**Records shown:**
######

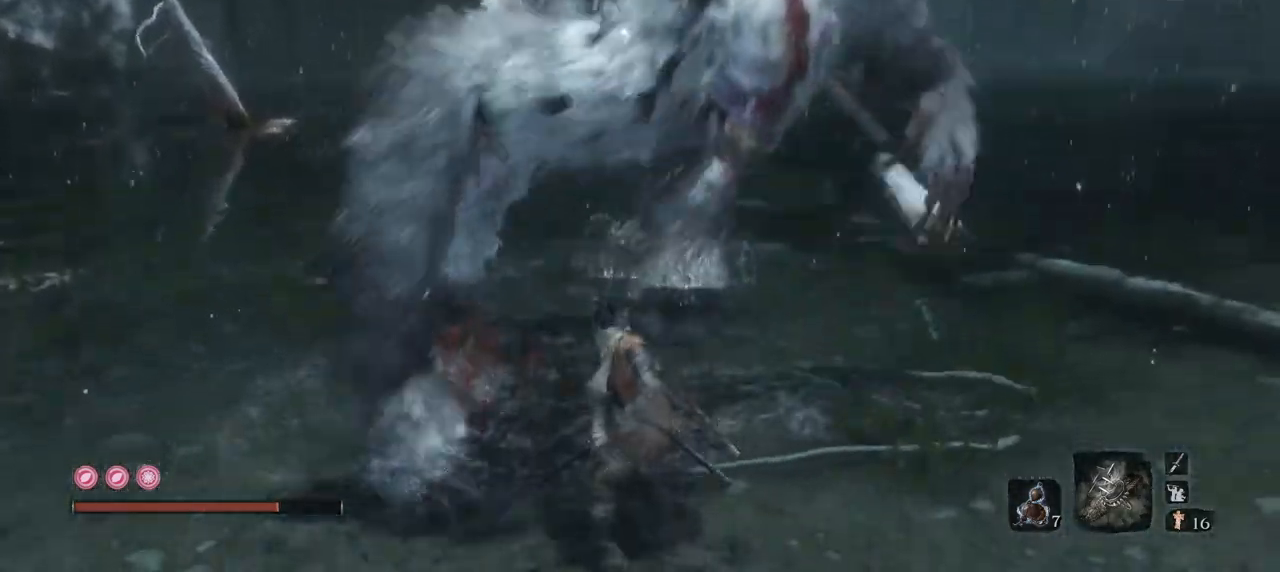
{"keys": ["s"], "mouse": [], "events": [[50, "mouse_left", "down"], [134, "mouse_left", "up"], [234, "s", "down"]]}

######

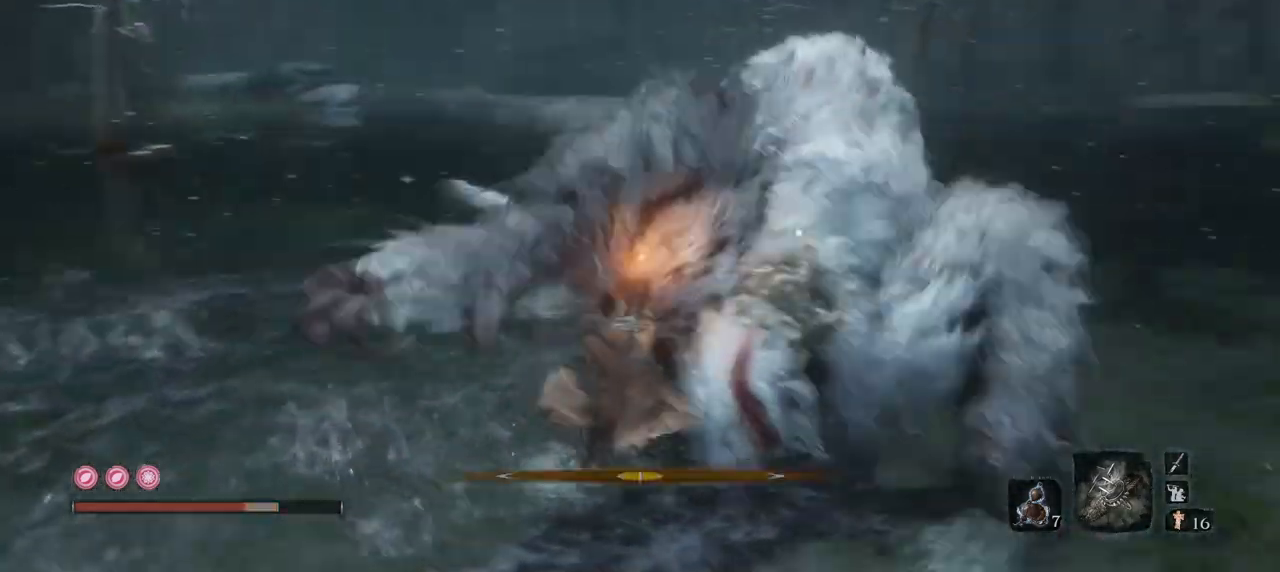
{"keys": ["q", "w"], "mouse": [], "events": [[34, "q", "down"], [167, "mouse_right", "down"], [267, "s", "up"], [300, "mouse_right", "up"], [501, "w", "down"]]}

######

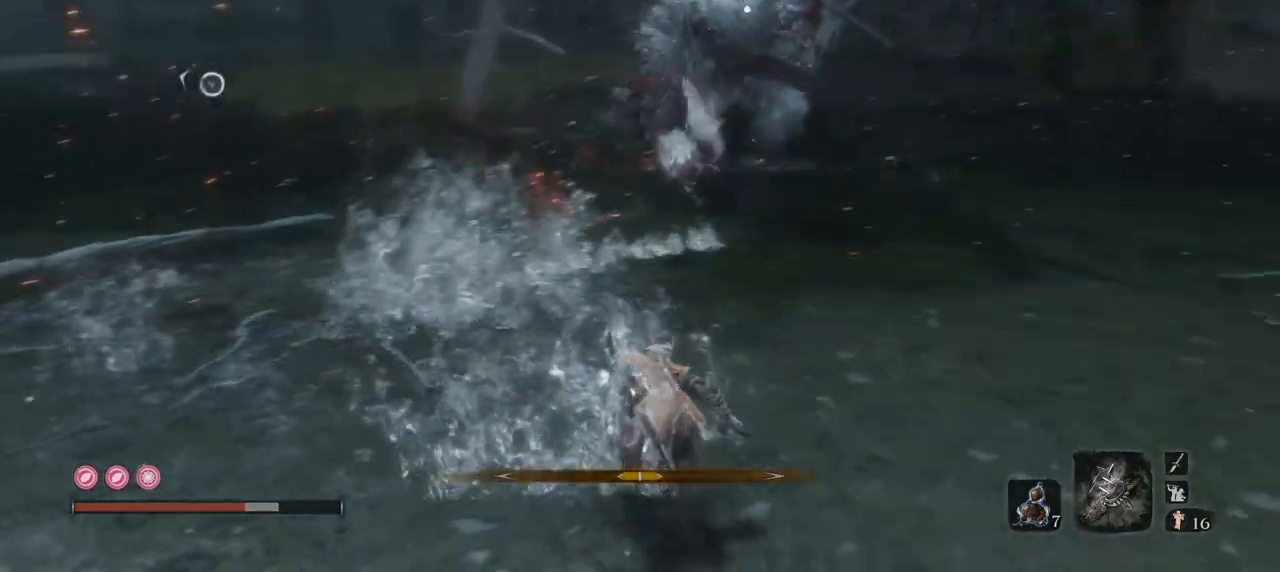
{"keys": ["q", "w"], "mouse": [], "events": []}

######

**Brief:** Would you please return all lines of the data that include the word "down"?

**Exercise output:**
{"keys": ["s"], "mouse": [], "events": [[50, "mouse_left", "down"], [134, "mouse_left", "up"], [234, "s", "down"]]}
{"keys": ["q", "w"], "mouse": [], "events": [[34, "q", "down"], [167, "mouse_right", "down"], [267, "s", "up"], [300, "mouse_right", "up"], [501, "w", "down"]]}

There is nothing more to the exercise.